Last post covered technical definitions of fault, error, and failure. In this post we will apply these definitions in a system.

Our context is a long-running service or server. It handles requests from many different consumers. Consumers may be human users, as in the case of a web site, or they may be other programs.

Engineering literature has many definitions of "availability." For our purpose we will use observed availability. That is the probability that the system survives between the time a request is submitted and the time it is retired. Mathematically, this can be expressed as the probability that the system does not fail between time T_0 and T_1, where the difference T_1 - T_0 is the request latency.

(There is a subtle issue with this definition of observed availability, but we can skirt it for the time being. It intrinsically assumes there is some other channel by which we can detect failures in the system. In a pure message-passing network such as TCP/IP, there is no way to distinguish between "failed" and "really, really slow." From the consumer's perspective, "too slow" is failed.)

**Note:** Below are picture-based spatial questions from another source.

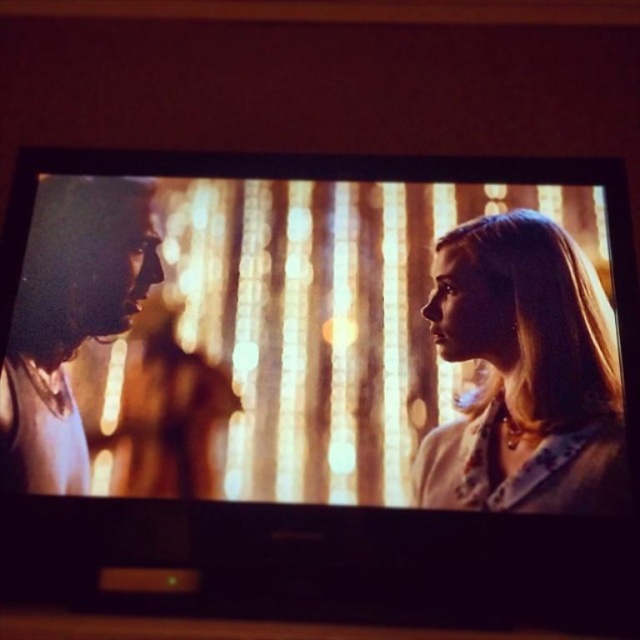
You are watching a TV show and notice two people on the screen. The scene shows a person with smooth blonde hair at left and another with blonde hair at right. Based on their positions, which person is standing farther to the right side of the TV screen?

The person with blonde hair at right is standing farther to the right side of the TV screen because the blonde hair at right is positioned to the right of the smooth blonde hair at left.

Looking at this image, you are sitting on the couch in front of the TV and want to know which person has their hair closer to you. The TV shows two people with blonde hair at right and smooth blonde hair at left. Which one is closer to you?

The blonde hair at right is closer to the viewer than the smooth blonde hair at left, so the person with blonde hair at right is closer to you.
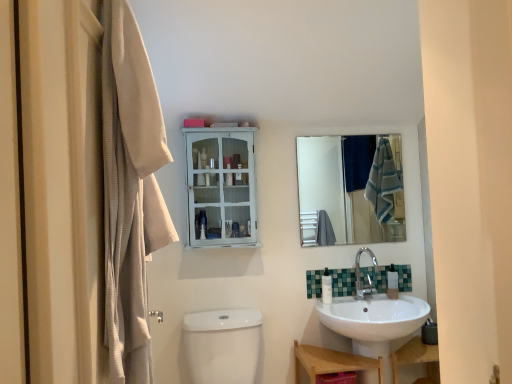
Locate an element on the screen. This screenshot has height=384, width=512. free spot to the right of white glossy soap dispenser at lower center, which is counted as the 1th toiletry, starting from the left is located at coordinates (353, 299).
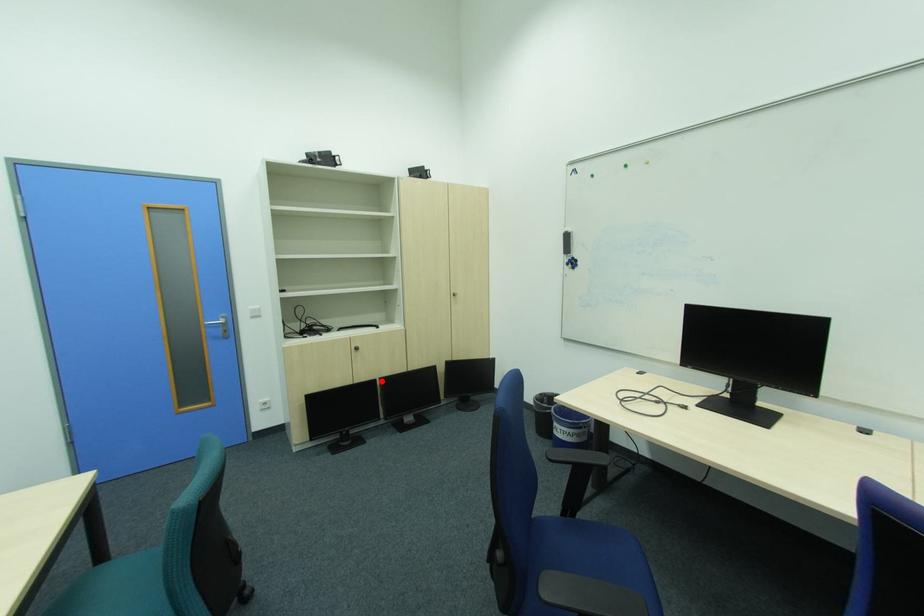
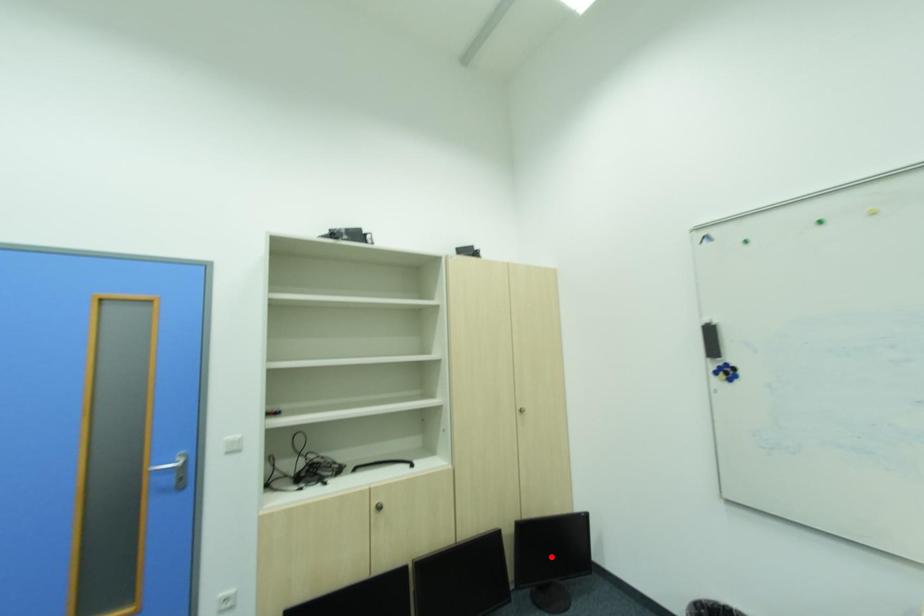
I am providing you with two images of the same scene from different viewpoints. A red point is marked on the first image and another point is marked on the second image. Are the points marked in image1 and image2 representing the same 3D position?

No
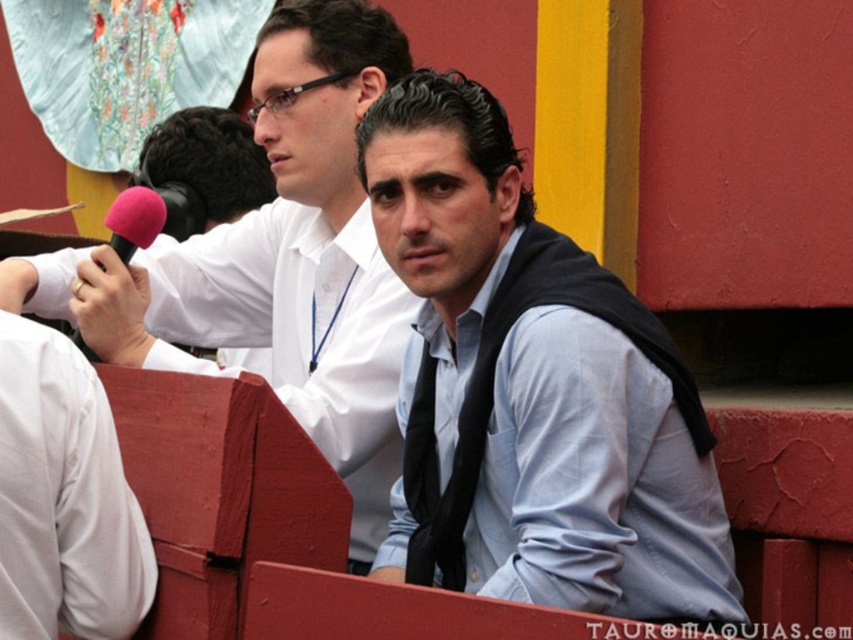
You are a photographer positioned behind the two people seated on the red wooden structure. You want to capture a clear closeup of the matte black tie at center without the pink fabric microphone at upper left blocking it. Is this possible given their positions?

The matte black tie at center is closer to the viewer than the pink fabric microphone at upper left, so the tie would block the microphone in a closeup shot. Therefore, capturing a clear closeup of the tie without the microphone blocking it is not possible.

You are a photographer standing at the origin point of the coordinate system. You want to take a photo of the light blue shirt at center. What are the coordinates where you should aim your camera?

The coordinates you should aim your camera at are point (531, 388).

You are a photographer trying to capture a closeup of the matte black tie at center and the pink fabric microphone at upper left. Since you want both items to appear similarly sized in the photo, which object should you move closer to the camera?

The pink fabric microphone at upper left should be moved closer to the camera because its actual width is smaller than the matte black tie at center. To make them appear the same size in the photo, the smaller object needs to be positioned nearer to the camera.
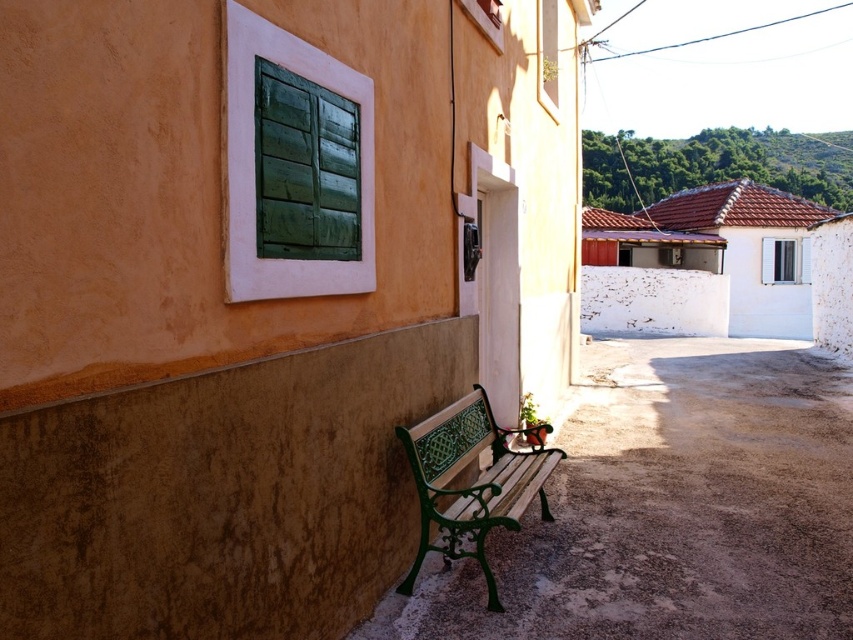
Between green painted wood bench at lower center and green wrought iron bench at lower center, which one appears on the right side from the viewer's perspective?

Positioned to the right is green painted wood bench at lower center.

Describe the element at coordinates (672, 508) in the screenshot. I see `green painted wood bench at lower center` at that location.

What do you see at coordinates (672, 508) in the screenshot?
I see `green painted wood bench at lower center` at bounding box center [672, 508].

The previous post established that faults will occur. To maintain availability, we must prevent faults from turning into failures. At the component level, we may apply fault-tolerance or fault-intolerance. Either way, we must assume that components will lose availability.

Stability, then, is the architectural characteristic that allows a system to maintain availability in the face of faults, errors, and partial failures.

At the system level, we can create stability by applying the principles of recovery-oriented computing.

1. Severability. When a component is malfunctioning, we must be able to cut it off from the rest of the system. This must be done dynamically at runtime. That is, it must not require changes to configuration or rebooting of the system as a whole.
2. Tolerance. Components must be able to absorb "shocks" without transmitting or amplifying them. When a component depends on a another component which is failing or severed, it must not exhibit higher latency or generate errors.
3. Recoverability. Failing components must be restarted without restarting the entire system.
4. Resilience. A component may have higher latency or error rate when under stress from partial failures or internal faults. However, when the external or internal condition is resolved, the component must return to its previous latency and error rate. That is, it must display no lasting damage from the period of high stress.

Of these characteristics, recoverability may be the easiest to achieve in today's architectures. Instance-level restarts of processes, virtual machines, or containers all achieve recoverability of a damaged components.

The remaining characteristics can be embedded in the code of a component via Circuit Breakers, Bulkheades, and Timeouts.